Emma Thompson: ‘I don’t think anyone realizes how thin most actresses are’

emma-thompson:-‘i-don’t-think-anyone-realizes-how-thin-most-actresses-are’

Emma Thompson is doing press for her film Good Luck to You, Leo Grande, which comes out in a couple of weeks. As Kaiser mentioned, the film’s premise is that Emma’s character hires a sex worker to help her have her first orgasm. It will also be the first time Emma has appeared nude in a movie. One might think it took Emma until her 60s to work up the courage to be naked on film, but she said that she wasn’t ever offered the opportunity. According to Emma, she’s been told her whole career that she doesn’t have the right body to disrobe. She said she’s been judged harshly her whole career and by her 30s, the press said she’d let herself go. But Emma said she hadn’t given up, she’d just stopped starving herself.

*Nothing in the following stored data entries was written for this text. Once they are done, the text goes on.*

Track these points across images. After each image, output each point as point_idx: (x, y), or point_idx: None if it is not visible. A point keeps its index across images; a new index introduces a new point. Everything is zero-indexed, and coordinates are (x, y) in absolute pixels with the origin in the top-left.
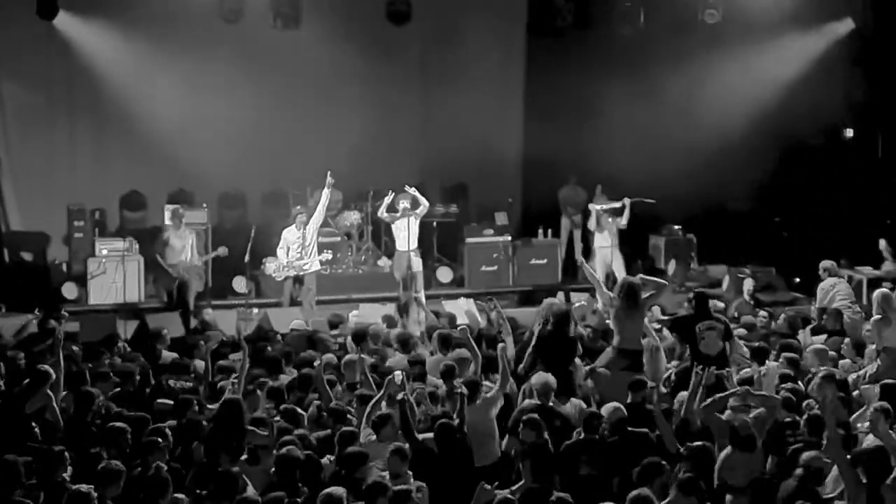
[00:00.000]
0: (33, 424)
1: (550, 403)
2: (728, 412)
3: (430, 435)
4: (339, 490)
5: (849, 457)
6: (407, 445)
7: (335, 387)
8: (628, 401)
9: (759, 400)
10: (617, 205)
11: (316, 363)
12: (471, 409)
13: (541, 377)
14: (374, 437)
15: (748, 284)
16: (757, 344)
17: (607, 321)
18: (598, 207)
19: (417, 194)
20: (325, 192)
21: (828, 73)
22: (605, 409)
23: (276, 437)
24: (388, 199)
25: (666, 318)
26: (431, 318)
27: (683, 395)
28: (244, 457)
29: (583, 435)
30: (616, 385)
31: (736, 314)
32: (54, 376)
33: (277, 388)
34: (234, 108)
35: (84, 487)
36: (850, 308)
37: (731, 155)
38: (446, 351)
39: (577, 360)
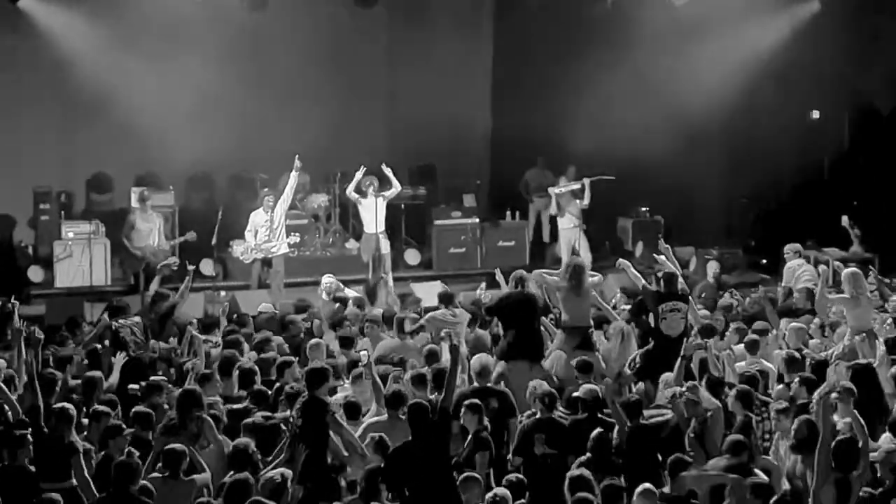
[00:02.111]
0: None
1: (488, 384)
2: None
3: None
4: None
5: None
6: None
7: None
8: (579, 382)
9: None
10: (576, 186)
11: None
12: None
13: (479, 358)
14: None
15: (713, 267)
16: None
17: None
18: (557, 191)
19: (391, 175)
20: (293, 175)
21: (797, 53)
22: (584, 390)
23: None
24: (358, 175)
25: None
26: (392, 301)
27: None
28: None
29: (539, 415)
30: (571, 366)
31: (701, 296)
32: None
33: (249, 369)
34: (201, 90)
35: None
36: (816, 288)
37: (700, 134)
38: (404, 335)
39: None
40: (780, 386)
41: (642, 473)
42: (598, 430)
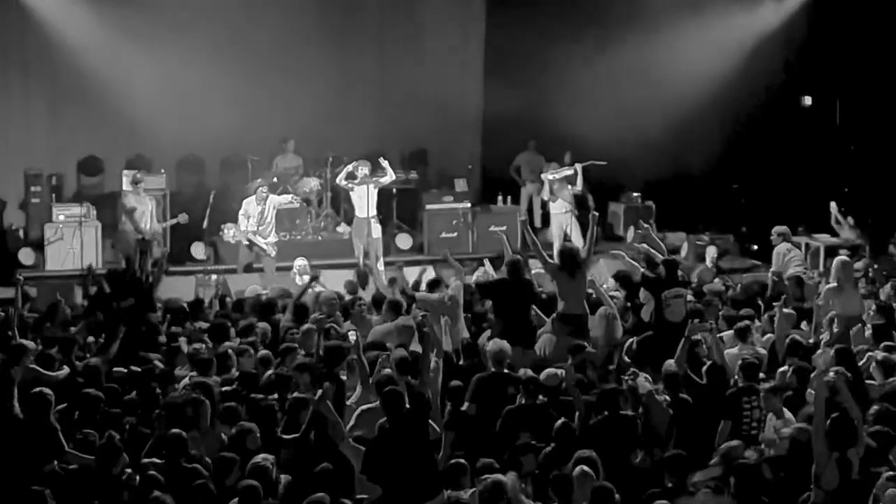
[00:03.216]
0: None
1: (505, 370)
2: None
3: None
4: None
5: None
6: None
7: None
8: (569, 363)
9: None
10: (568, 172)
11: None
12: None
13: (496, 343)
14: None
15: (712, 252)
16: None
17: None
18: (550, 177)
19: (387, 165)
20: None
21: (787, 38)
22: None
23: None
24: (348, 168)
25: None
26: (381, 284)
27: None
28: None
29: (523, 400)
30: (561, 350)
31: (697, 281)
32: None
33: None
34: (192, 73)
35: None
36: (805, 273)
37: (691, 121)
38: (394, 317)
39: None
40: (784, 368)
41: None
42: (562, 419)
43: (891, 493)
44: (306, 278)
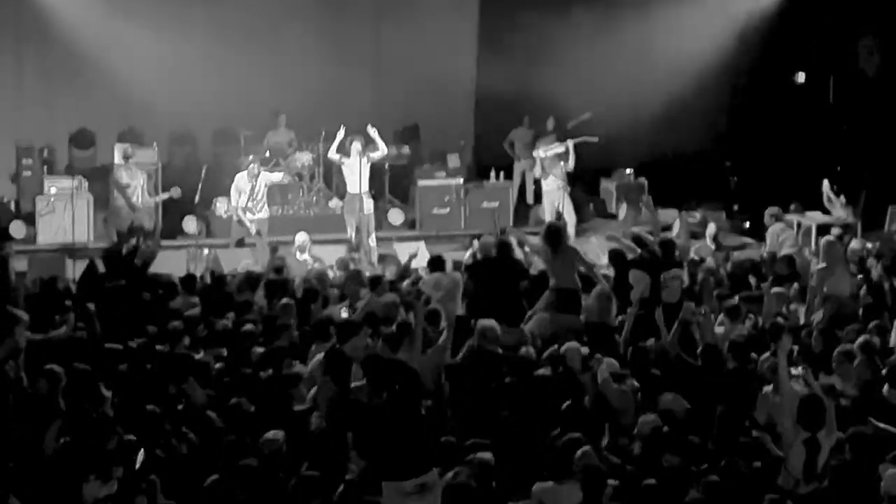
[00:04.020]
0: None
1: (498, 350)
2: None
3: None
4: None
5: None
6: None
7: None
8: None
9: None
10: (560, 149)
11: None
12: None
13: (484, 322)
14: None
15: (711, 228)
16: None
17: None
18: (542, 154)
19: (377, 137)
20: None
21: (780, 15)
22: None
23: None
24: (339, 135)
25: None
26: (375, 260)
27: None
28: None
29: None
30: (556, 325)
31: (697, 258)
32: None
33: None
34: (184, 46)
35: None
36: (799, 254)
37: (684, 98)
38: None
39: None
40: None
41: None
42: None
43: (892, 472)
44: (307, 256)
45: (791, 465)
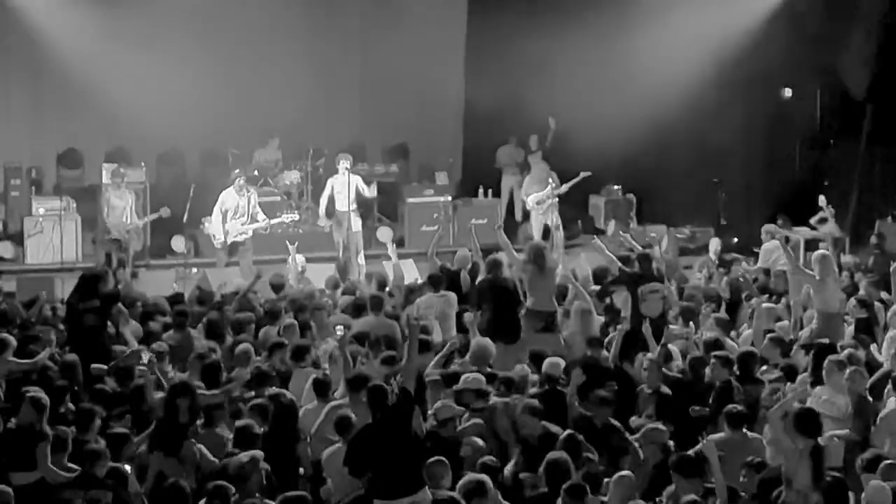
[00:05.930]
0: None
1: (489, 369)
2: None
3: None
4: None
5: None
6: None
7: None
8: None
9: None
10: (548, 201)
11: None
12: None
13: (479, 342)
14: None
15: (715, 244)
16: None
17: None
18: (530, 203)
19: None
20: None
21: (771, 32)
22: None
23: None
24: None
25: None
26: (363, 279)
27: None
28: (200, 420)
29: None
30: (531, 346)
31: (701, 273)
32: None
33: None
34: (172, 65)
35: None
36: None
37: (672, 114)
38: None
39: None
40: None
41: None
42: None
43: (874, 483)
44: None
45: (797, 482)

Emma Thompson has experienced her share of body shaming.

The two-time Academy Award winner, 63, recounted male executives telling her she didn’t have “the right kind of body” for sex scenes as she spoke to The Times about her new movie Good Luck to You, Leo Grande.

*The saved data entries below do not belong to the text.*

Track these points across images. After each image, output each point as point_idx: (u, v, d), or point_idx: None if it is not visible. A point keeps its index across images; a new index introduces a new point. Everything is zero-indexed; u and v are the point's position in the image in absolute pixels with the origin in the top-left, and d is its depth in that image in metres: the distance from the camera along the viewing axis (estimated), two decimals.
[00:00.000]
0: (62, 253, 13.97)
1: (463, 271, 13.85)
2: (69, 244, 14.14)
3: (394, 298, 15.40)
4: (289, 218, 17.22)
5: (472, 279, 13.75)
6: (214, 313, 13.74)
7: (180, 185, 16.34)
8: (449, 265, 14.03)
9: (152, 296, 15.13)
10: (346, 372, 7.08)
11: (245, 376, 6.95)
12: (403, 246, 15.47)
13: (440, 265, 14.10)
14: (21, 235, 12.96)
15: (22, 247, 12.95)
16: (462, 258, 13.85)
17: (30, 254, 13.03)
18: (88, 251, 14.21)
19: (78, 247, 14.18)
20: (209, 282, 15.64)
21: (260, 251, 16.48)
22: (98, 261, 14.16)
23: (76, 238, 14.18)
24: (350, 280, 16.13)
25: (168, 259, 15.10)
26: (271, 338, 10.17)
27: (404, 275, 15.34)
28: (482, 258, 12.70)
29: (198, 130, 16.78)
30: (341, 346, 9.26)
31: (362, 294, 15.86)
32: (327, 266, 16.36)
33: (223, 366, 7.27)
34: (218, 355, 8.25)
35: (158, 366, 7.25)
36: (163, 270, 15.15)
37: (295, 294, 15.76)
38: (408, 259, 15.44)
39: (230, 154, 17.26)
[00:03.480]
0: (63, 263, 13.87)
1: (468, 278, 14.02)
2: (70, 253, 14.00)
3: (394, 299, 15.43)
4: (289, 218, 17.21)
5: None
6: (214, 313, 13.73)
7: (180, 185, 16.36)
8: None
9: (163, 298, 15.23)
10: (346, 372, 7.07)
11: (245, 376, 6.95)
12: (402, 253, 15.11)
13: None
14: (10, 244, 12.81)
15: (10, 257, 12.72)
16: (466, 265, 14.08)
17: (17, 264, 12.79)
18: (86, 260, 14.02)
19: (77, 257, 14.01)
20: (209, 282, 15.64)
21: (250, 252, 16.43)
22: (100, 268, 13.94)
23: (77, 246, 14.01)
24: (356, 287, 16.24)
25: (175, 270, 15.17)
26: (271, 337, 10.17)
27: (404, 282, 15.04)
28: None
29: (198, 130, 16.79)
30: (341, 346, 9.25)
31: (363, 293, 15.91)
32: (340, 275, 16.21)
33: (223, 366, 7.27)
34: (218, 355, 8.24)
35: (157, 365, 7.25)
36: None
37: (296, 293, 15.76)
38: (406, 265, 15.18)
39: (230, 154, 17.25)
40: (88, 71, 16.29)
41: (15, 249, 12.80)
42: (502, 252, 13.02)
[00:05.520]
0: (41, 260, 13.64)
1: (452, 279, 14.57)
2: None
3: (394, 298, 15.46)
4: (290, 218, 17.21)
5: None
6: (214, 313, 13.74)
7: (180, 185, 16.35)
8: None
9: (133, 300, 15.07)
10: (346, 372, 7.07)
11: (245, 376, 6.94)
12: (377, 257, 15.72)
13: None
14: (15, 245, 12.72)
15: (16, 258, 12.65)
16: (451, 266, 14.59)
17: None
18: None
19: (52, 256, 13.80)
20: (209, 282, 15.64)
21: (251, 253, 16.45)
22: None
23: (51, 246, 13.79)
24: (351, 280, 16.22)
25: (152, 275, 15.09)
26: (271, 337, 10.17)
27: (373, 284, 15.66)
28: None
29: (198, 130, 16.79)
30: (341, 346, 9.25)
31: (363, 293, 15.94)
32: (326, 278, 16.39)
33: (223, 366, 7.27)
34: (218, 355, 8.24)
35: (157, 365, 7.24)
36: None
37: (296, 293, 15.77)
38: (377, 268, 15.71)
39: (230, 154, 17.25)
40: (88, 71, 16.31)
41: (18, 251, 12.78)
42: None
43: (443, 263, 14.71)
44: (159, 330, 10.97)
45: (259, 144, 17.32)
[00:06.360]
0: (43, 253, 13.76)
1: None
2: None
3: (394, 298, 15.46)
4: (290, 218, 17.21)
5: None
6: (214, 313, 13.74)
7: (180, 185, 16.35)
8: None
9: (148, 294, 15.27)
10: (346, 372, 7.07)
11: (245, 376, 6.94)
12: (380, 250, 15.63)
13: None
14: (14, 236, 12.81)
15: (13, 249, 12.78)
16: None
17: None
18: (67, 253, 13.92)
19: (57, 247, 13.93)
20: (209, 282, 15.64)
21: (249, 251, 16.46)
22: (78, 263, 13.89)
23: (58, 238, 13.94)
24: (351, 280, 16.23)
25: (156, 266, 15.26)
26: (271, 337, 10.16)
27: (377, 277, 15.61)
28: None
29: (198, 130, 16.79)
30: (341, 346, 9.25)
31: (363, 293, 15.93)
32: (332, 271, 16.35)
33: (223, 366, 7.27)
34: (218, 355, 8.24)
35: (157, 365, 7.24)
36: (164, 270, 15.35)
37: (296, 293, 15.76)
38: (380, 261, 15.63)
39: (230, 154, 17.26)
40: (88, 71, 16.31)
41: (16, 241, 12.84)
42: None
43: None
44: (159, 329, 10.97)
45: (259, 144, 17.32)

“I’ve never really been offered sex scenes,” she said. “As my mother said, I’ve basically played a series of ‘good’ women. I do ‘cerebral.’ And I have also never conformed to the shape or look of someone they might want to see naked.

“And by ‘they,’ I mean male executives. I’m too mouthy, not pretty enough, not the right kind of body. And, crikey, you are constantly told what kind of body you have,” Thompson added.

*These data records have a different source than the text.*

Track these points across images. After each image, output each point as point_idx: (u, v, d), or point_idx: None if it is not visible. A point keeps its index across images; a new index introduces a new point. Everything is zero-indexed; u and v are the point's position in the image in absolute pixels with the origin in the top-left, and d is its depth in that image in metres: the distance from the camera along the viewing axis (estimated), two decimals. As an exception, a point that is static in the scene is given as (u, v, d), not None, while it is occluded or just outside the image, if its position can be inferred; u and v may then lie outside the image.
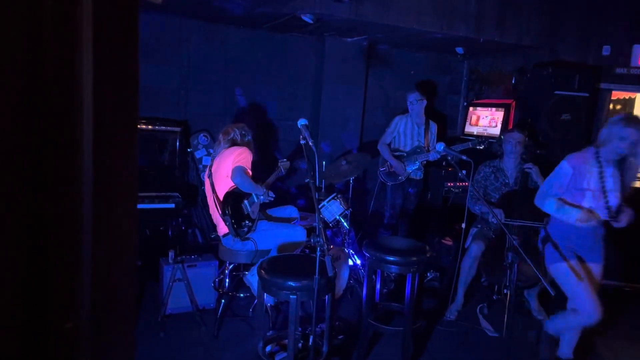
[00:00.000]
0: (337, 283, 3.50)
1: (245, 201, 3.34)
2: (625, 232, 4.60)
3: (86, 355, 0.66)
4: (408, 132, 4.52)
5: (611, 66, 4.58)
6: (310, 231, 3.67)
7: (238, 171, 3.21)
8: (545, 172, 4.08)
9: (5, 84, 0.56)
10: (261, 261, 2.72)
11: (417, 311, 3.17)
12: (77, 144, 0.61)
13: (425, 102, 4.48)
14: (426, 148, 4.51)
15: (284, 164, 3.59)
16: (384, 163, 4.53)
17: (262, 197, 3.34)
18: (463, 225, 3.57)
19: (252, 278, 3.34)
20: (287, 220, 3.76)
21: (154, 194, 4.06)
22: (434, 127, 4.66)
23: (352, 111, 5.31)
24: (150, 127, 4.27)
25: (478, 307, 3.85)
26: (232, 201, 3.28)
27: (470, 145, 4.36)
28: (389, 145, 4.53)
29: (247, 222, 3.33)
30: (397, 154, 4.51)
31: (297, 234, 3.44)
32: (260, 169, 3.70)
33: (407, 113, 4.57)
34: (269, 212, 3.75)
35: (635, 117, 2.69)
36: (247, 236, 3.30)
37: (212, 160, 3.56)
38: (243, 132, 3.53)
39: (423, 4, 4.24)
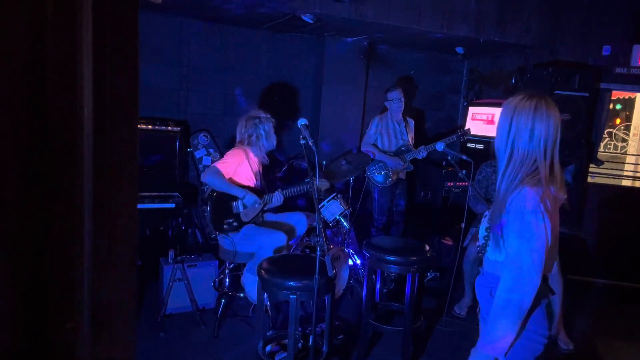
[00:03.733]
0: (337, 283, 3.50)
1: (239, 202, 3.35)
2: (623, 231, 4.63)
3: (86, 355, 0.66)
4: (391, 132, 4.52)
5: (611, 66, 4.58)
6: (310, 231, 3.67)
7: (208, 170, 3.30)
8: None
9: (6, 84, 0.56)
10: (261, 261, 2.72)
11: (417, 311, 3.17)
12: (77, 144, 0.61)
13: (403, 100, 4.50)
14: (412, 145, 4.53)
15: (323, 184, 3.63)
16: (373, 165, 4.48)
17: (251, 202, 3.35)
18: (463, 225, 3.57)
19: (244, 280, 3.36)
20: (290, 230, 3.65)
21: (154, 194, 4.06)
22: (412, 123, 4.69)
23: (352, 111, 5.31)
24: (150, 127, 4.27)
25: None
26: (218, 196, 3.32)
27: (455, 138, 4.37)
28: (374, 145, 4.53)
29: (231, 220, 3.34)
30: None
31: (277, 239, 3.31)
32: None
33: (384, 113, 4.58)
34: (277, 216, 3.72)
35: None
36: (227, 234, 3.32)
37: None
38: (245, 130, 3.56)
39: (423, 4, 4.23)
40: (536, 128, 1.62)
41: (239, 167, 3.39)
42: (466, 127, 5.11)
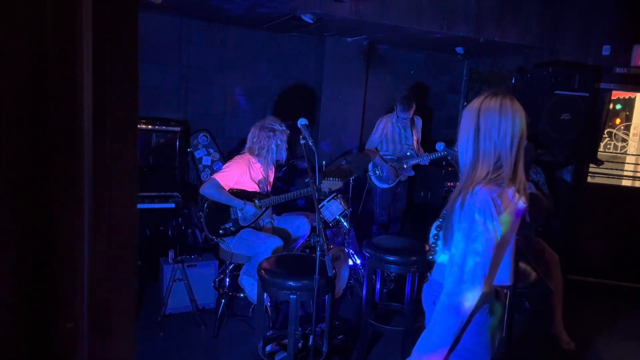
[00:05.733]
0: (337, 283, 3.49)
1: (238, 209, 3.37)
2: (623, 231, 4.62)
3: (86, 355, 0.66)
4: (396, 137, 4.56)
5: (611, 66, 4.58)
6: (311, 231, 3.67)
7: (207, 183, 3.29)
8: (546, 174, 4.08)
9: (6, 84, 0.56)
10: (261, 261, 2.72)
11: (417, 311, 3.17)
12: (76, 144, 0.61)
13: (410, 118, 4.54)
14: (417, 151, 4.54)
15: (335, 184, 3.45)
16: (375, 167, 4.57)
17: (250, 213, 3.35)
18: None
19: (242, 282, 3.35)
20: (289, 235, 3.61)
21: (154, 194, 4.06)
22: (418, 122, 4.70)
23: (352, 111, 5.31)
24: (150, 127, 4.27)
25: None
26: (215, 202, 3.32)
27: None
28: (376, 149, 4.59)
29: (229, 225, 3.35)
30: (387, 158, 4.55)
31: (273, 244, 3.26)
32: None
33: (391, 113, 4.60)
34: (278, 219, 3.70)
35: None
36: (223, 238, 3.34)
37: None
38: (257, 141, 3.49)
39: (423, 4, 4.23)
40: (502, 125, 1.51)
41: (241, 177, 3.39)
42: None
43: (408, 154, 4.52)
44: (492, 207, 1.43)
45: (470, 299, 1.42)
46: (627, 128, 6.94)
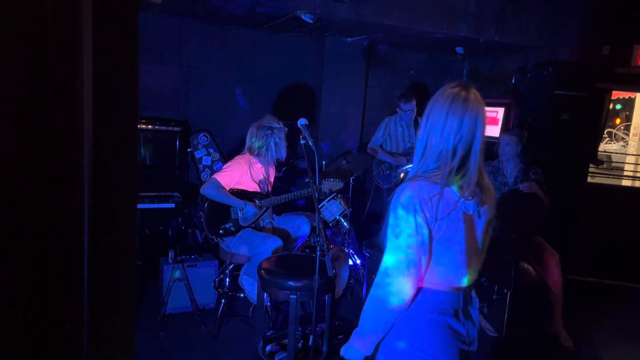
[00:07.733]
0: (337, 283, 3.49)
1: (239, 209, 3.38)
2: (623, 231, 4.63)
3: (86, 355, 0.66)
4: (399, 136, 4.56)
5: (611, 66, 4.58)
6: (311, 231, 3.67)
7: (208, 182, 3.29)
8: (546, 174, 4.08)
9: (8, 86, 0.56)
10: (261, 261, 2.72)
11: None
12: (77, 145, 0.61)
13: (415, 110, 4.53)
14: None
15: (335, 185, 3.44)
16: (379, 165, 4.58)
17: (251, 213, 3.35)
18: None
19: (242, 282, 3.35)
20: (289, 235, 3.60)
21: (154, 194, 4.06)
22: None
23: (352, 111, 5.31)
24: (150, 127, 4.27)
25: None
26: (215, 202, 3.32)
27: None
28: (381, 147, 4.60)
29: (229, 225, 3.35)
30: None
31: (273, 244, 3.24)
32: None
33: (395, 114, 4.60)
34: (278, 219, 3.70)
35: None
36: (223, 238, 3.35)
37: None
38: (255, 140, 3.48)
39: (423, 4, 4.23)
40: (447, 124, 1.40)
41: (242, 177, 3.39)
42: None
43: (411, 151, 4.52)
44: (418, 203, 1.37)
45: (396, 293, 1.38)
46: (627, 128, 6.94)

She also recalled enduring disparaging comments about her body from the media for the better part of her career.

“In one interview I did, the male journalist wrote that I’d put on a lot of weight since I appeared in Fortunes of War, and that my legs were ‘now like tree trunks,’ and that I’d ‘let myself down,’ ” Thompson said. “I was 31 and, quite frankly, no longer starving myself. I don’t think anyone realises quite how thin most actresses are in real life. They look quite… unreal.”

[From People]

We’ve heard these stories about what execs say to women and yet, every time I hear them, I’m shocked. I agree that people don’t know how thin actresses are. Nor do they know the measures they have to go to stay that way. It’s not that actresses come off as frail or brittle in person, but their figure has to have no bad angles. My heart hurts thinking about the demands made on these women and the critiques they hear. The larger problem is, those critiques are passed on to all of us. When a non-actress-sized woman hears someone tell a thin woman that her legs are “like tree trunks,” she’ll only see herself as even more flawed.

The People article talked about how Emma and her co-star, Daryl McCormack, got comfortable for the nude scenes. They and director Sophie Hyde all got naked and rehearsed that way after discussing their bodies and their relationships with their bodies, including what they liked and disliked. That sounds like my version of hell given my own body issues, but it must have been incredibly freeing for them. I like this new journey for Emma. I like that’s she’s dictating what’s desirable now. Like when Diane Keaton did her first full-frontal nude scene at 57, I’m sure we’ll be phrasing this as how brave Emma is but it shouldn’t be brave, it’s just a choice. And the best part is, it’s a choice Emma got to make on her own terms.